| SOURCE PASSAGE |
Segment Open

Dishonored 2 PS4 Review
The sewage, the steampunk fashions and the bloody coups at every turn – we could only be back in Dunwall. And it is certainly a joy to be back.
When I played the first Dishonored, I thought the worst part about it was the spelling. Dishonored. As a Brit, it still kills me not to type Dishonoured. Once I had gotten over American-English, I loved the game. It was such an addictive challenge to creep through levels without alerting anyone or killing anyone. The characters were interesting and the storyline was compelling.
In many ways, Dishonored 2 feels very similar to the first. The art style is consistent, the brilliant melee combat is back and the aims are still much the same – kill or creep your way through a variety of levels in order to get the country back to its rightful leader.
But this entry into the Dishonored franchise also builds on that very solid foundation, punching above the weight of its predecessor. This is apparent in the opening sequence which offers players a choice of protagonist between Empress Emily Kaldwin and Corvo Attano, the Royal Protector. I went with Emily – the game starts you off from her POV so it seemed to make sense to continue and besides, I’d already played a whole game as Corvo. The two choices offer different powers and different reactions to events which allows for a great deal of replayability. So too do the huge number of different options to complete each level and the high/low chaos variants of each (which depend on whether you have a blood-thirsty need to kill everything in sight or want to creep through the levels leaving everything perfectly intact and alive). This is welcome as I imagine the game itself is not long at all if you only complete the main objectives on the normal difficulty level.

Segment Closed

| DATA LISTING |
Segment Open

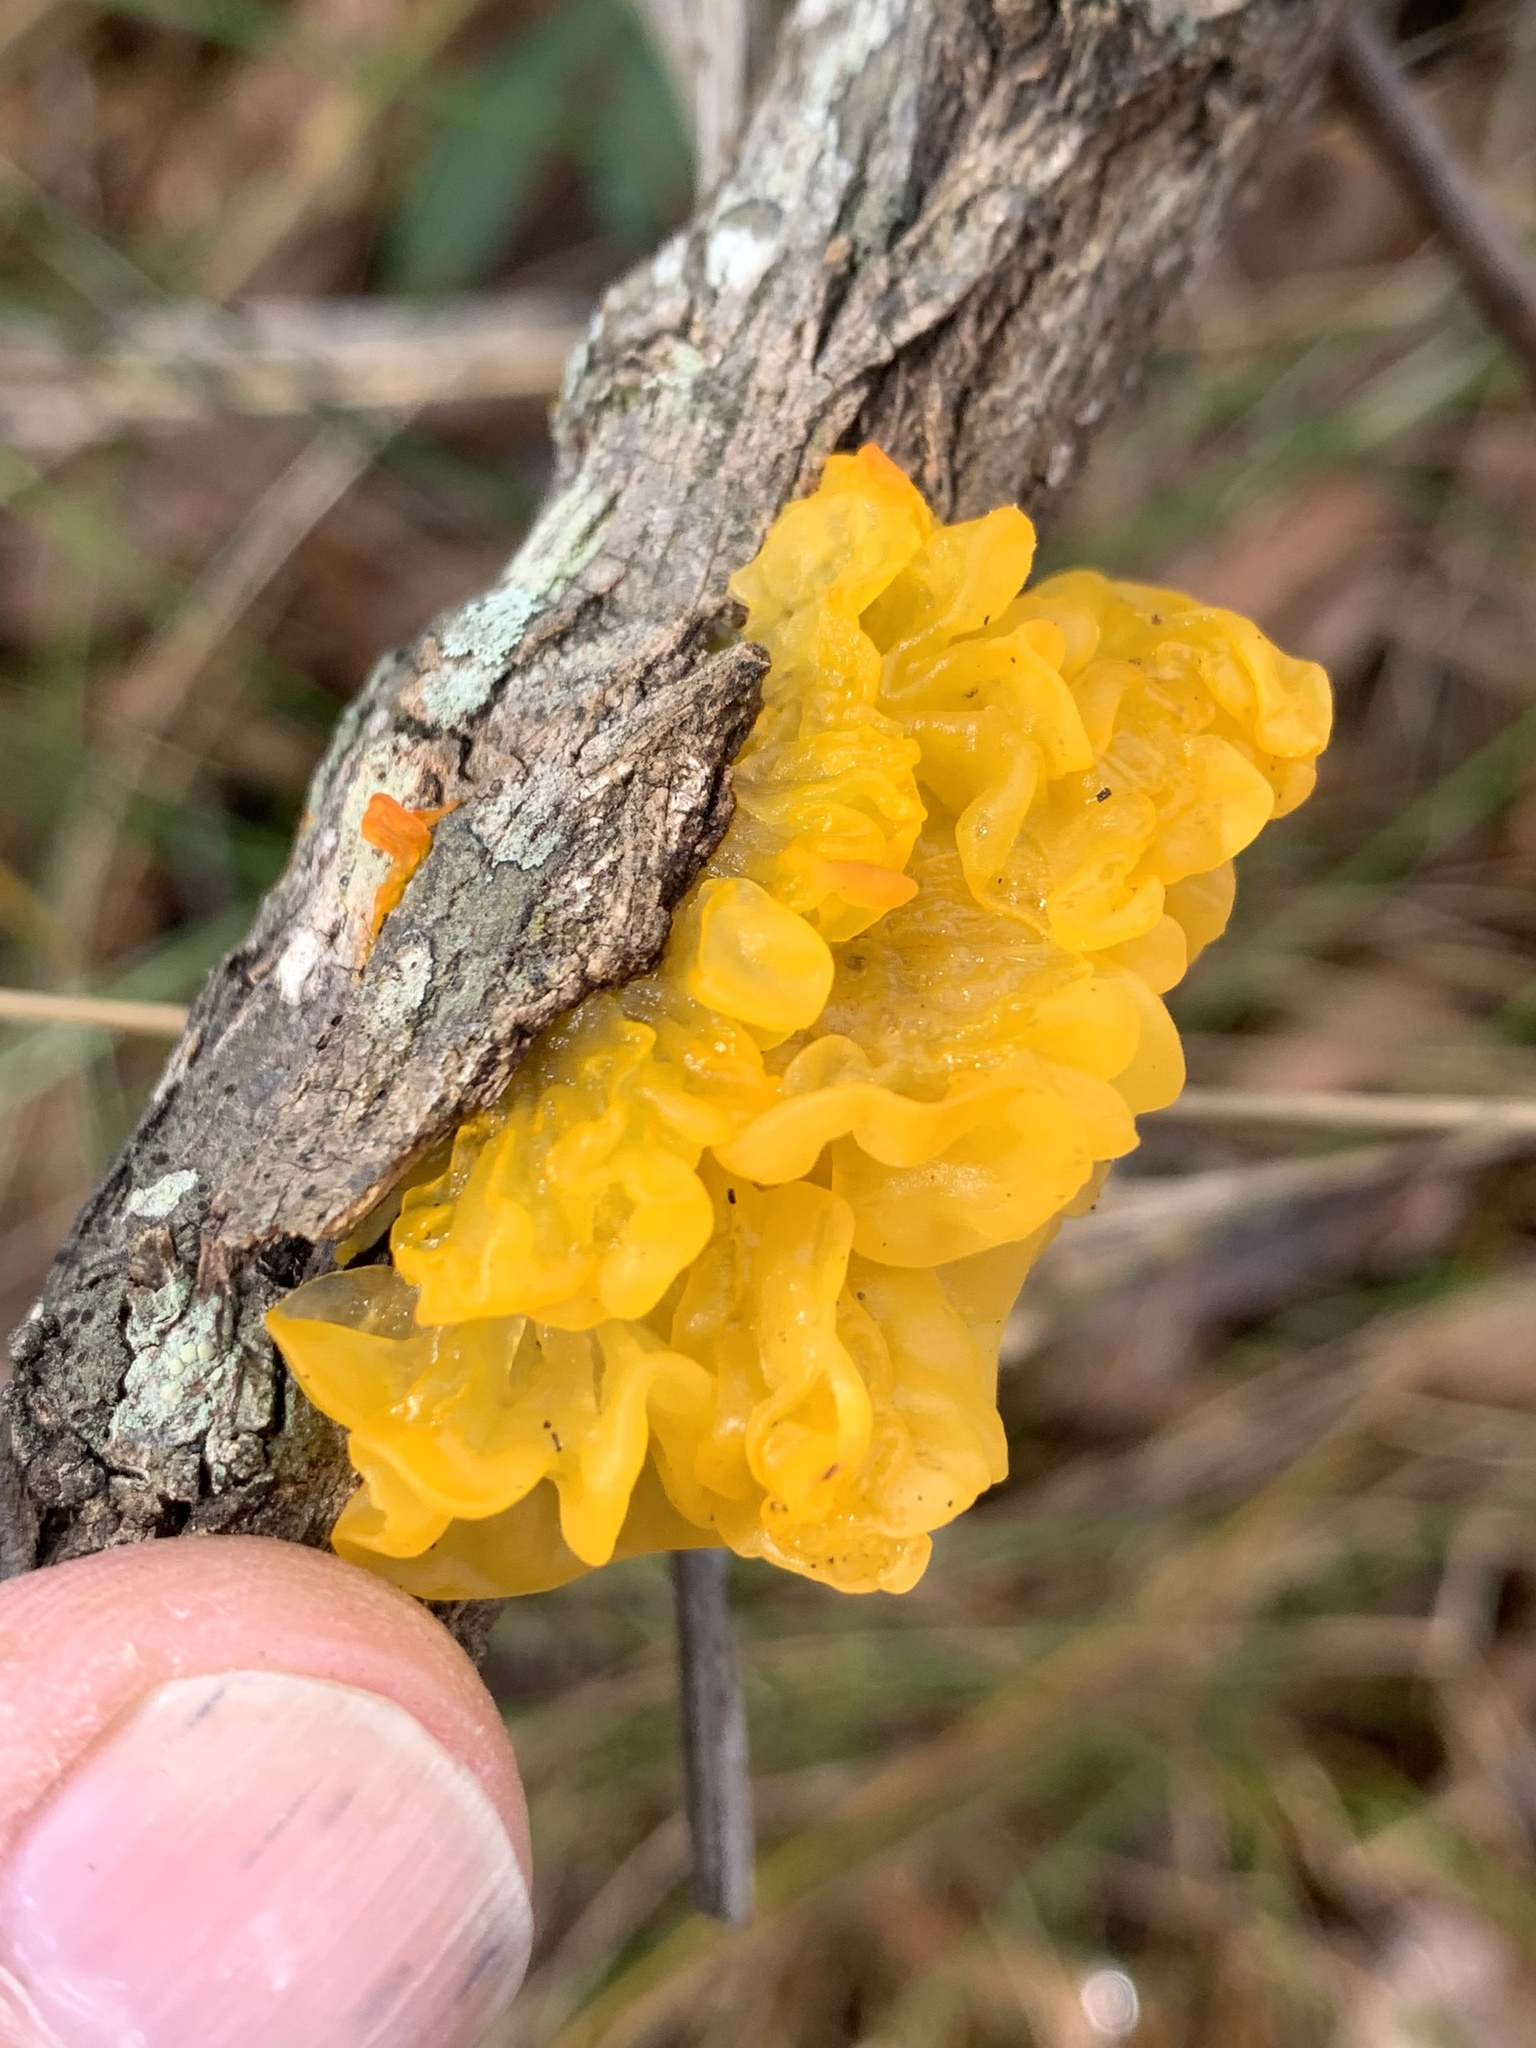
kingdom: Fungi
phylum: Basidiomycota
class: Tremellomycetes
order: Tremellales
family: Tremellaceae
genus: Tremella
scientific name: Tremella mesenterica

Segment Closed

| PROBLEMS AND TASKS |
A: In the Dishonored 2 review above, why did the reviewer pick Emily as the protagonist? Answer in one to three sentences.
B: Please duplicate the part of the Dishonored 2 review starting at "When I played" and ending at "storyline was compelling.".

| YOUR RESPONSES |
A: The game opens from Emily's point of view, so continuing as her seemed to make sense. The reviewer had also already played a whole game as Corvo.

B:
When I played the first Dishonored, I thought the worst part about it was the spelling. Dishonored. As a Brit, it still kills me not to type Dishonoured. Once I had gotten over American-English, I loved the game. It was such an addictive challenge to creep through levels without alerting anyone or killing anyone. The characters were interesting and the storyline was compelling.